Could you disable the nn.CrossEntropyLoss, only use the mmd_loss, call backward on it, and check the model parameters for valid gradients?

Many thanks for your reply. Yes, it worked and loss function decreased. But I still have a problem. It seems that on my main dataset, mmd_loss doesn’t work. My goal is to train the model on the source dataset and test this model on the target one. Source and target datasets are from two different domains. As they have different distributions. I’ve used mmd_loss in network training to minimize the discrepancy of source and target datasets. While when I train the network, from the first epoch, the value of mmd_loss is minimized!

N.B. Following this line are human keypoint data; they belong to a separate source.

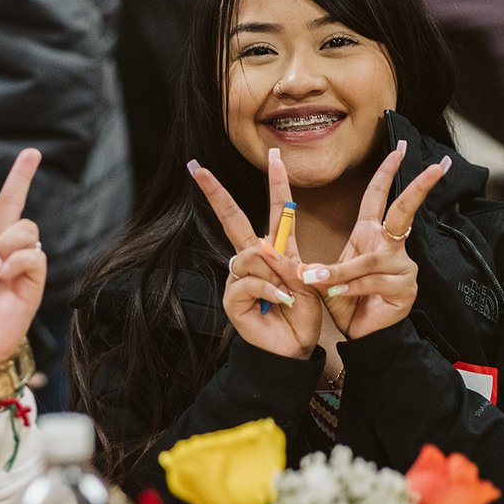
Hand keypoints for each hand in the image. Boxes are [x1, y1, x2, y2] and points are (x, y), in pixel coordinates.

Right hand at [190, 148, 320, 359]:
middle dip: (215, 193)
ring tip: (287, 294)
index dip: (275, 182)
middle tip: (198, 169)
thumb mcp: (306, 282)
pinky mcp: (232, 298)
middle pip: (233, 219)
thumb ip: (286, 262)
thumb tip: (262, 249)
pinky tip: (279, 303)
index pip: (275, 209)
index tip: (275, 155)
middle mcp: (253, 260)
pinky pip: (249, 281)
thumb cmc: (301, 315)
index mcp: (276, 250)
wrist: (293, 349)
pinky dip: (269, 291)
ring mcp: (239, 278)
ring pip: (251, 255)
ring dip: (275, 274)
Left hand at [297, 141, 448, 338]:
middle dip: (419, 187)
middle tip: (435, 165)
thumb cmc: (345, 301)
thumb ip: (317, 266)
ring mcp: (402, 265)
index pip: (379, 197)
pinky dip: (350, 289)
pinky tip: (339, 297)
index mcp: (371, 235)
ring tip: (320, 282)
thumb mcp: (325, 278)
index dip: (387, 172)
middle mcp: (390, 245)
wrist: (361, 335)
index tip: (400, 147)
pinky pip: (372, 281)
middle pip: (404, 211)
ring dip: (342, 272)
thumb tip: (290, 259)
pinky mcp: (405, 287)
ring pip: (370, 260)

Although the mmd_loss value is minimized, the results in the classification of the target dataset are not satisfactory.
I don’t know where the problem is! The network structure is as follows:

class ConvNet(nn.Module):
    def __init__(self, num_conv1 =4, size_conv1 =64, num_conv2 =8, size_conv2 =32, len_flatten =num_conv2*out_conv2, num_fc1 =500, num_fc2 = 50, n_class =8):
        super(ConvNet, self).__init__()
        self.conv1 = nn.Conv1d(1, num_conv1, size_conv1)
        self.conv2 = nn.Conv1d(num_conv1, num_conv2, size_conv2)
        self.pool = nn.MaxPool1d(2)
        self.fc1 = nn.Linear(len_flatten, num_fc1)
        self.fc2 = nn.Linear(num_fc1, num_fc2)
        self.fc3 = nn.Linear(num_fc2, n_class)
        self.lrelu = nn.LeakyReLU(0.01)
        self.drop = nn.Dropout(p = 0.2)
       
    def forward (self, Source, Target):
        x_src = self.drop(self.pool(self.lrelu(self.conv1(Source))))
        x_tar = self.drop(self.pool(self.lrelu(self.conv1(Target))))
        x_src = self.drop(self.pool(self.lrelu(self.conv2(x_src))))
        x_tar = self.drop(self.pool(self.lrelu(self.conv2(x_tar))))
        source_mmd = x_src.view(-1,x_src.shape[1]*x_src.shape[2])
        target_mmd = x_tar.view(-1,x_tar.shape[1]*x_tar.shape[2])           
        x_src = self.lrelu(self.fc1(source_mmd)) 
        x_src = self.lrelu(self.fc2(x_src))
        src_output = self.fc3(x_src)
        return src_output, source_mmd,target_mmd

I cannot see any obvious errors in the code, but I’m unfortunately not familiar enough with the mmd_loss approach to help with the convergence. :confused:

1 Like

Thank you very much for your help. :blush: I apologize for any inconvenience.

Hi Ali_D, have you found a solution to your problem?